RAIN-MAKING.[1] |
By FERNANDO SANFORD,
PROFESSOR OF PHYSICS, LELAND STANFORD JUNIOR UNIVERSITY.
I SHALL ask your attention this evening to the scientific principles which are involved in the condensation of atmospheric vapor, and to some of the attempts which have been made to produce this condensation by artificial means.
Since the change from atmospheric vapor to water involves a change of the physical state of the same substance from a gas to a liquid, it is important that we understand clearly the difference between these two physical states.
Both liquids and gases are undoubtedly made of very small particles called molecules. In a gas these molecules are not held together by any force, but each molecule is a perfectly independent body, free to move in any direction without reference to any other molecule, except as its motion may be interfered with by colliding with another. Under all known conditions these gaseous molecules are actually in rapid motion, each one moving at its own rate and in its own path, unaffected by any known force except gravitation. Each molecule will, accordingly, move in a straight line until it collides with another molecule. When two molecules collide, their direction of motion will be changed according to the angle of collision, but on account of their high elasticity they rebound with the same force with which they collide, and the sum of their motions will be practically the same as before. Hence, no number of collisions between the molecules themselves will ever bring them to rest.
If confined within solid walls, they strike against these walls and rebound from them just as they do from each other.

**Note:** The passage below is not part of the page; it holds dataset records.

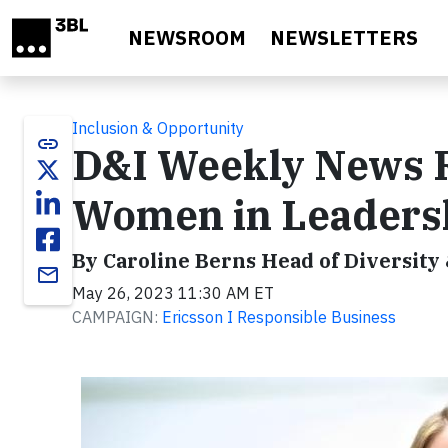
Skip to main content
NEWSROOM
NEWSLETTERS
Inclusion & Opportunity
link
D&I Weekly News R
Women in Leadersh
By Caroline Berns Head of Diversity
email
May 26, 2023 11:30 AM ET
CAMPAIGN:
Ericsson I Responsible Business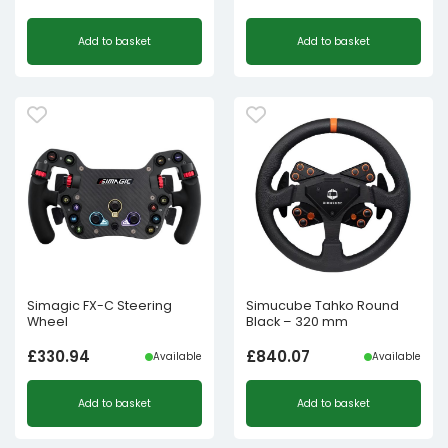
Add to basket
Add to basket
Simagic FX-C Steering
Simucube Tahko Round
Wheel
Black – 320 mm
£
330.94
£
840.07
Available
Available
Add to basket
Add to basket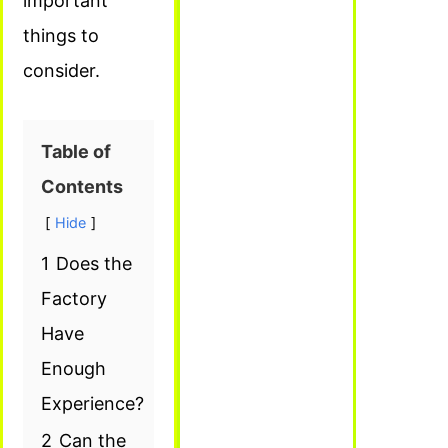
important
things to
consider.
Table of
Contents
Hide
1
Does the
Factory
Have
Enough
Experience?
2
Can the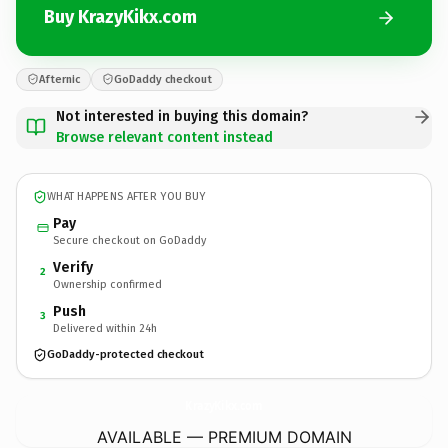
Buy KrazyKikx.com
Afternic
GoDaddy checkout
Not interested in buying this domain?
Browse relevant content instead
WHAT HAPPENS AFTER YOU BUY
Pay
Secure checkout on GoDaddy
Verify
2
Ownership confirmed
Push
3
Delivered within 24h
GoDaddy-protected checkout
KrazyKikx.
com
AVAILABLE — PREMIUM DOMAIN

In doing so each molecule exerts a pressure upon the wall during its time of contact, and the sum of these pressures is the whole pressure of the gas upon the walls of its containing vessel.
These walls are likewise composed of similar molecules, but held together by some unknown force, and it is the surface layer of these molecules which must bear the shock of the molecular bombardment of the gas. Accordingly, the molecules of the solid walls, while not free to be driven about from one place to another, like the gaseous molecules, are nevertheless set in vibration; and since they can not lie as close together while in vibration as they could at rest, the solid mass of the walls is made to expand. By measuring the amount of this expansion we can de-
- ↑ A lecture given before the students of the Leland Stanford Junior University, March 6, 1894.